B.Y.D. : Voyage au sein d’un futur géant de l’automobile ? (3/3)

Publié le par wangyoann

Une entreprise qui gagne de l’argent ?

            De nombreuses personnes s’interrogent sur les recettes des ventes du véhicule phare de la marque (F3), avec des prix si bas, comment cette entreprise peut-elle gagner de l’argent ? Pour certains spécialistes, l’entreprise gagnerait, malgré ces prix bas, environ 1000 euros par véhicule. Mais un ancien employé de la société tient lui un tout autre discours : « plus B.Y.D. vend de véhicules plus elle s’endette, car chaque véhicule vendu lui fait perdre 500 euros. Aujourd’hui, l’entreprise mise tout sur ses modèles F0 et F8 » !

            Ce qui suscite quelques suspicions sur les bénéfices de B.Y.D., c’est le modèle de production lui-même ! Nous l’avons déjà dit, le modèle de production est fondé sur le travail humain, les machines ne sont donc que très peu présentes dans l’entreprise. Toutefois, est-ce vraiment économique ? Un investisseur singapourien, Qiao Yinglu, répond : « le remplacement des machines par du personnel n’est pas vraiment économique, car le coût des machines peut être amorti dans le bilan de l’entreprise, cela permet donc de lisser ces coûts » ; le personnel ne peut pas, bien entendu, profiter d’une telle mesure comptable !!
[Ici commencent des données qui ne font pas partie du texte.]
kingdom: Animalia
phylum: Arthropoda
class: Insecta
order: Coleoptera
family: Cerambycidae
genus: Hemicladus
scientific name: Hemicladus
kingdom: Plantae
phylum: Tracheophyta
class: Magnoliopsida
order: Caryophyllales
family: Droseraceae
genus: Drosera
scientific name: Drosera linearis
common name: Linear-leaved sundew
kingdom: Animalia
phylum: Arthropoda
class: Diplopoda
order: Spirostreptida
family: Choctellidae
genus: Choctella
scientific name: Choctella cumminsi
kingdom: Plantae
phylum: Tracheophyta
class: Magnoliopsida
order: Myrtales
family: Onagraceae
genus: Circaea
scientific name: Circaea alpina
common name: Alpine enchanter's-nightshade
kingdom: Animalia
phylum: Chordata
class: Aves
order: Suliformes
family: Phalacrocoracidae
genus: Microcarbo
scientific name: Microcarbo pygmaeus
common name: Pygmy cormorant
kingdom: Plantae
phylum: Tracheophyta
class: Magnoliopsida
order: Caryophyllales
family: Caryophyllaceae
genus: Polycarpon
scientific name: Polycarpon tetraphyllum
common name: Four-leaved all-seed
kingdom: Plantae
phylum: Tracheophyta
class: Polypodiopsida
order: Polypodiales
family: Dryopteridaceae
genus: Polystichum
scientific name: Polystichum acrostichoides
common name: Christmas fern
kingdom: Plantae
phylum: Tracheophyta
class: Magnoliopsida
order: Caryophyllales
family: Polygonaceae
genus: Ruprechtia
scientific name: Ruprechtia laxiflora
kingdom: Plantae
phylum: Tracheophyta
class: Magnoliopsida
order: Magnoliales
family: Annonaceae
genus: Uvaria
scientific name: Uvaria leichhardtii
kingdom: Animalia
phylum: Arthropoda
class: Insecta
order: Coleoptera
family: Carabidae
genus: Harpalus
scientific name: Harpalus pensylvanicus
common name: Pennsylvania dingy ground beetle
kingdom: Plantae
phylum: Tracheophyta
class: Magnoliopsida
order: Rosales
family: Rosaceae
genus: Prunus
            Cependant, un élément important met l’entreprise en porte à faux entre la qualité sans reproche qu’elle cherche à obtenir sur ses voitures, et l’utilisation prédominante de personnel ; car au final, la qualité de fabrication est beaucoup plus stable et pérenne avec des machines. Problème que l’entreprise commence à prendre en main, puisqu’elle a déjà investi jusque fin 2009, plus de 500 millions d’euros dans l’automatisation de ses processus de fabrication !

 

L’entreprise bénéficie du soutien des banques :

            Les banques de la région du Guangdong ont une confiance aveugle sur l’avenir de la société. Le responsable de l’une d’entre elles apporte deux raisons à cela : « les programmes de protection de l’environnement sont encouragés par le gouvernement chinois qui accorde des primes aux entreprises qui respectent ces programmes » [B.Y.D. semble être une entreprise peu polluante, elle doit donc recevoir d’importante prime !] ; seconde raison : « les bénéfices réalisés par sa branche “ batterie électrique ” sont importants » !

 

Des embûches à venir ?

            Sa position de plus en plus avancée sur le marché très compétitif de l’automobile suscite envie, « jalouserie » et bien évidemment l’attention des constructeurs étrangers implantés en Chine. Depuis plusieurs années, des équipes du constructeur japonais Toyota rôdent autour des véhicules présentés par B.Y.D. sur les salons du monde entier, en prenant moult photos. Un spécialiste averti des questions de règlementation affirme même que Toyota « serait en train de rassembler des preuves afin d’attaquer en justice B.Y.D. », il complète : « plusieurs entreprises chinoises ont déjà subi des procès pour le non-respect de la propriété intellectuelle en Europe et aux États-Unis, bloquant ainsi l’exportation de leurs modèles dans ces régions du monde » ; B.Y.D. devra-t-elle aussi faire face à des procès ! Tout du moins si elle souhaite vendre ses véhicules sur les marchés occidentaux, mais pour le moment, le marché chinois est si vaste, que la question ne se posera pour les dirigeants de B.Y.D. que dans quelques années !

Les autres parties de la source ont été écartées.